What does printing Shutdown state requested 1 mean?

hello newbie.lei,

it should be the 1st UEFI to update the bootloader, and then send request to restart the system.
could you please check developer guide, Generating the Capsule Update Payload to test again.

Hi,
We try Generating the Capsule Update Payload.
The Bootloader can be successfully upgraded.

Jetson UEFI firmware (version 202210.5-c101ba51-dirty built on 2025-05-20T11:02:
23+08:00)
ESC   to enter Setup.
F11   to enter Boot Manager Menu.
Enter to continue boot.

Update Progress - 100% **************************************************▒▒▒▒Shutdown state requested 1
Rebooting system ...
▒▒

However, the previously enabled AB redundancy function is now disabled.

root@nvidia:/home/nvidia# nvbootctrl get-current-slot
0
root@nvidia:/home/nvidia# nvbootctrl -t bootloader dump-slots-info
Current version: 35.6.0
Capsule update status: 1
Current bootloader slot: A
Active bootloader slot: A
num_slots: 2
slot: 0,             status: normal
slot: 1,             status: normal
root@nvidia:/home/nvidia# nvbootctrl -t rootfs dump-slots-info
RootFS A/B is not enabled.

Before we exec Generating the Capsule Update Payload, AB redundancy function is enabled :

root@nvidia:/program/disk# nvbootctrl get-current-slot
0
root@nvidia:/program/disk# nvbootctrl -t bootloader dump-slots-info
Current version: 35.6.0
Capsule update status: 0
Current bootloader slot: A
Active bootloader slot: A
num_slots: 2
slot: 0,             status: normal
slot: 1,             status: normal
root@nvidia:/program/disk# nvbootctrl -t rootfs dump-slots-info
Current rootfs slot: A
Active rootfs slot: A
num_slots: 2
slot: 0,             retry_count: 3,             status: normal
slot: 1,             retry_count: 3,             status: normal

This still doesn’t seem to meet our expectations.
We expect: AB redundancy, and support OTA updates.

hello newbie.lei,

rootfs-A/B might be disabled due to the version mismatch between bootloader and rootfs after capsule update.
you may execute the following command to check before and after update.
# xxd /sys/firmware/efi/efivars/RootfsRedundancyLevel-781e084c-a330-417c-b678-38e696380cb9

Yes,
before update:

xxd /sys/firmware/efi/efivars/RootfsRedundancyLevel-781e084c-a330-417c-b678-38e696380cb9
00000000: 0600 0000 0100 0000                      ........

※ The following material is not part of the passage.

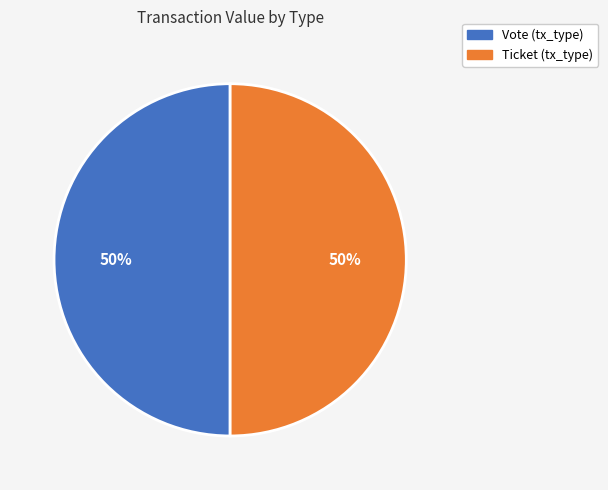

Is the sum of Vote (tx_type) and Ticket (tx_type) greater than half?

Yes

Upgrade according to the Generating the Capsule Update Payload

After update:

xxd /sys/firmware/efi/efivars/RootfsRedundancyLevel-781e084c-a330-417c-b678-38e696380cb9
00000000: 0600 0000 0000 0000                      ........

Why the version mismatch between bootloader and rootfs after capsule update ?

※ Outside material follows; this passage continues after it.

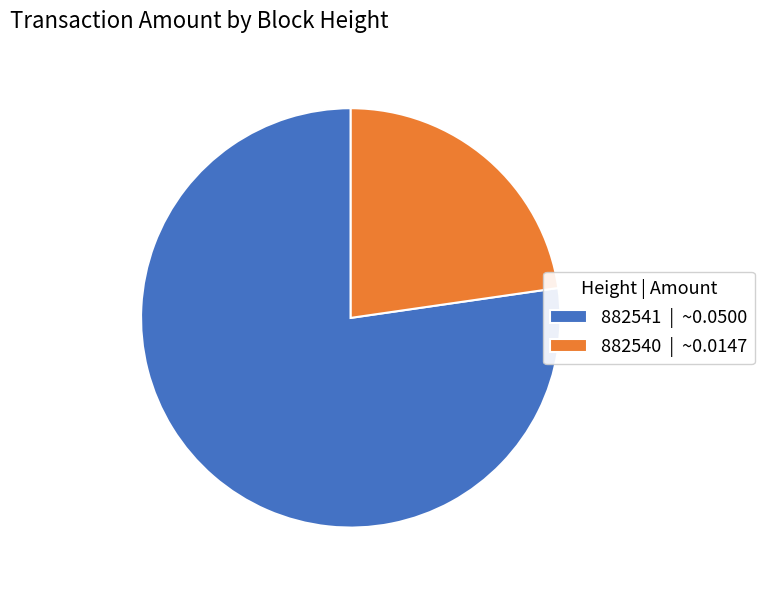

Is it true that 882540 is 23% of the pie?

True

Our primary objective is to resolve the issue where the AB redundancy fails to automatically switch slots after an OTA update.
Why? And how to resolve it?
We have successfully reproduced this issue on multiple machines, and it will impact critical functionality of our product. Please help us resolve this.

hello newbie.lei,

please also share your commands for creating OTA payload.

Hi, our commands for creating OTA payload are:

cd /NVME/Jetson/ADOB
export BASE_BSP=/NVME/Jetson/ADOB/Linux_for_Tegra
export TARGET_BSP=/NVME/Jetson/ADOB/Linux_for_Tegra
cd ${TARGET_BSP}/../
sudo tar xpf ota_tools_R35.6.0_aarch64.tbz2
cd ${TARGET_BSP}
sudo -E ROOTFS_AB=1 ./tools/ota_tools/version_upgrade/l4t_generate_ota_package.sh uih_adob R35-6

Additionally, we had already successfully flashed the device using flash.sh before creating the OTA payload.
We referenced Document Steps Performed on the Host Machine for the creating steps.

We also attempted to upgrade the ESP partition during the OTA update using the following command:

sudo -E ROOTFS_AB=1 ./tools/ota_tools/version_upgrade/l4t_generate_ota_package.sh -E ${TARGET_BSP}/bootloader/esp.img uih_adob R35-6

However, after the OTA update completed, it still failed to automatically switch partitions (because the BootLoader was not upgraded).

hello newbie.lei,

it’s suggest to update l4t_generate_ota_package.sh and ota_board_specs.conf for customize board to create OTA payloads.
please see-also Topic 332980 for reference.